Ogi and Finance Minister Masajuro Shiokawa, who was also at the meeting with Ohta, said that since the terrorist attacks of Sept. 11, tourism to Japan has declined greatly and it is now predicted that Kansai airport will not reach its maximum capacity of 160,000 flights a year in 2007 and will thus not need a second runway immediately. Last year, the airport had approximately 120,000 takeoffs and landings.

But also behind the decision to discuss postponement is the the Finance Ministry's opposition to the way Kansai airport is run, as well as growing anger and dissatisfaction on the part of foreign airlines who use what they say is the world's most expensive airport.

Since its opening in 1994, the airport has amassed more than 150 billion yen in accumulated debt. Late last year, then Finance Minister Kiichi Miyazawa, concerned over the financial situation of the airport and the way it was run, stressed that it was necessary to restructure the airport's management and budget.

While the local Kansai International Airport Corp., a conglomeration of local businesses and government officials, submitted a restructuring plan to the central government earlier this fall, the Finance Ministry was reportedly unsatisfied and demanded deeper cuts.

As a result, it was announced in August that the plan for a third, parallel runway -- scheduled to have been built by 2015 -- would be scrapped and that alterations would be made to the construction of the second runway to reduce costs.

But some foreign airlines in Japan have opposed this second-phase construction. Angered by the high landing fees, low business-class volume, lack of late-night passengers and cargo services, and inconvenient scheduling of domestic connecting flights, several foreign airlines pulled out of Kansai airport or reduced their services.

The situation became critical late last year when the Tokyo-based Foreign Airlines Association of Japan called for the central government to give priority to the completion of Narita airport over other regional airport projects.

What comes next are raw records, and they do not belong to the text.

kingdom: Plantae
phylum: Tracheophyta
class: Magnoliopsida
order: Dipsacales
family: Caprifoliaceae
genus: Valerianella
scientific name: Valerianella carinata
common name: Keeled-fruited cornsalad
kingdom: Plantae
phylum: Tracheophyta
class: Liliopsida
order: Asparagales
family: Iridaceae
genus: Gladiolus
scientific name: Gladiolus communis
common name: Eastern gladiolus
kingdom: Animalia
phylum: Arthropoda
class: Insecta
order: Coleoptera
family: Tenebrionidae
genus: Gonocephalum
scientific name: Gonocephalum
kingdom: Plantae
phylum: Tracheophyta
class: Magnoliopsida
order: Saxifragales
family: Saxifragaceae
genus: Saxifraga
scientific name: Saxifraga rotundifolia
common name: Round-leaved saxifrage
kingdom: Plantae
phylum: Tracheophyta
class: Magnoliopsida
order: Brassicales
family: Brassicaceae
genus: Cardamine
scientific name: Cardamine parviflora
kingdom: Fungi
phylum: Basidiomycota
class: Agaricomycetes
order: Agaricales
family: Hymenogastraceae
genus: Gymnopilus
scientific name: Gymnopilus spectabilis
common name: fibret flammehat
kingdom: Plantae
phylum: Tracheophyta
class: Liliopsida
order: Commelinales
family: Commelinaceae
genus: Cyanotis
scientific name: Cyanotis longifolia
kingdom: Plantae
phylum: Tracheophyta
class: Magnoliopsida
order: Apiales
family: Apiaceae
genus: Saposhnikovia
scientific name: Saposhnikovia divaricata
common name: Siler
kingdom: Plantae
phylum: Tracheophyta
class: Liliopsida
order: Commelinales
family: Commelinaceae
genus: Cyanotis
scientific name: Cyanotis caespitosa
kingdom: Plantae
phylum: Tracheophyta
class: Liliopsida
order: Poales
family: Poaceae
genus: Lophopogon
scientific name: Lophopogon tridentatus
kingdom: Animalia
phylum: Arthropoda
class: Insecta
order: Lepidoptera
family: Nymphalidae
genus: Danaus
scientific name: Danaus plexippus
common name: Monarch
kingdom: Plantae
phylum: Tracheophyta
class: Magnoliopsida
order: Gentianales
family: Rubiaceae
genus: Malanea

And that is the main sticking point between Kansai and central government officials.

"The central government has always seen Kansai International Airport as a local airport serving local needs," said Akio Fujimoto, senior managing director of Kansai Economic Federation. "But the Kansai business community sees the airport as a major international airport that serves the whole country."

Kansai officials are especially concerned about the proposed delay because of the new Chubu airport near Nagoya, scheduled to be completed in 2005. Fujimoto said he predicts the Chubu airport will offer strong competition to Kansai airport.